Les deux dames devant moi semblaient complètement sous le charme de sir Halberd. Hier, elles avaient baissé les yeux pudiquement et ne pouvaient pas articuler un mot correct, mais maintenant elles rougissaient ainsi.
Je me rappelai son visage au manoir et offris un sourire ironique. C'était parce que je ne savais quoi dire à celles qui me regardaient avec des yeux attendris.
« Oui, je l'ai vu quelques fois quand il allait et venait. Mais il semble être une personne très occupée, donc je ne l'ai vu qu'une poignée de fois. »
Elles ne parurent pas entièrement satisfaites de ma réponse. Elles semblaient vouloir quelque chose qui comblerait leurs fantasmes. J'ajoutai, avec un sourire ambigu :
« Et sir Halberd est le chevalier de Roena, donc j'ai rarement l'occasion de le voir. »
Le chevalier de Roena. Ah, quelle phrase amère ! Les visages des dames se raidirent et leurs sourcils se froncèrent au moment où je finis de parler.

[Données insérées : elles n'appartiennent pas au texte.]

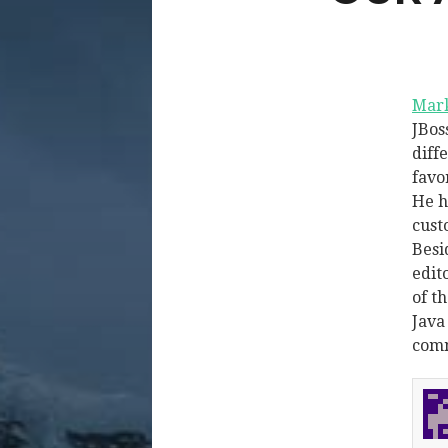
Mark
JBos
diff
favo
He h
cust
Besi
edit
of t
Java
comm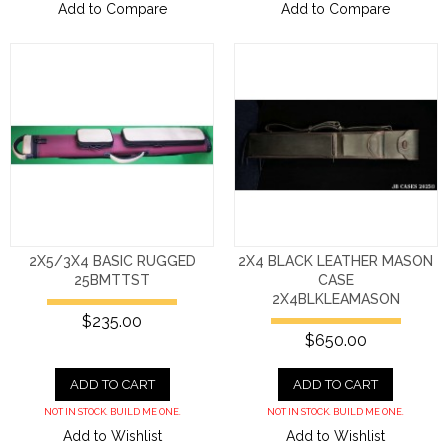
Add to Compare
Add to Compare
2X5/3X4 BASIC RUGGED
2X4 BLACK LEATHER MASON
25BMTTST
CASE
2X4BLKLEAMASON
$235.00
$650.00
ADD TO CART
ADD TO CART
NOT IN STOCK. BUILD ME ONE.
NOT IN STOCK. BUILD ME ONE.
Add to Wishlist
Add to Wishlist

Leurs yeux froids et creusés recelaient une forte jalousie envers Roena. Mais ce ne fut qu'un instant, et puis, comme si de rien n'était, elles mentionnèrent une autre figure.
« Je vois. Quel dommage. »
« En effet. C'est dommage qu'une personne aussi merveilleuse n'escorte que dame Roena. »
« Oh, à propos, sir Delphine était là la dernière fois… »
Une romance avec un beau chevalier est un beau fantasme qui séduit aussi bien les femmes plus âgées que les plus jeunes.
Même une femme à la fierté élevée ménage un petit espace dans son cœur pour un éclat d'innocence. Cela s'applique aux filles devant moi également.
Je fermai tranquillement mon livre face aux dames qui babillaient sans montrer l'intention de me laisser tranquille. Et j'écoutai leurs paroles. De nombreux noms de chevaliers furent prononcés par leurs lèvres.
En particulier, on parla beaucoup de « Michael Ayres », qui pouvait être considéré comme le rival de Lustewin Halberd.
Michael Ayres est un chevalier appartenant au Palais Impérial, dont l'escrime est considérée comme étant au niveau de celle de Halberd.
Ce bel homme aux longs cheveux dorés flottants et aux yeux verts saisissants est admiré par de nombreuses femmes, mais peu l'approchent en raison de sa disposition froide.
Néanmoins, il jouit d'une popularité comparable à celle de Lustewin Halberd, car son port noble suscite un désir de conquête chez les autres.
Dans mon passé, j'étais si éprise de sir Halberd que je balayai légèrement l'existence d'un tel homme, mais il semble que les autres ne soient pas les mêmes.
En tout cas, peut-être parce qu'elles apprirent que sir Halberd était désigné pour Roena par mon intermédiaire, elles commencèrent à discuter avec avidité de Michael, son rival. Elles semblaient avoir beaucoup de fantasmes sur sa personnalité glaciale.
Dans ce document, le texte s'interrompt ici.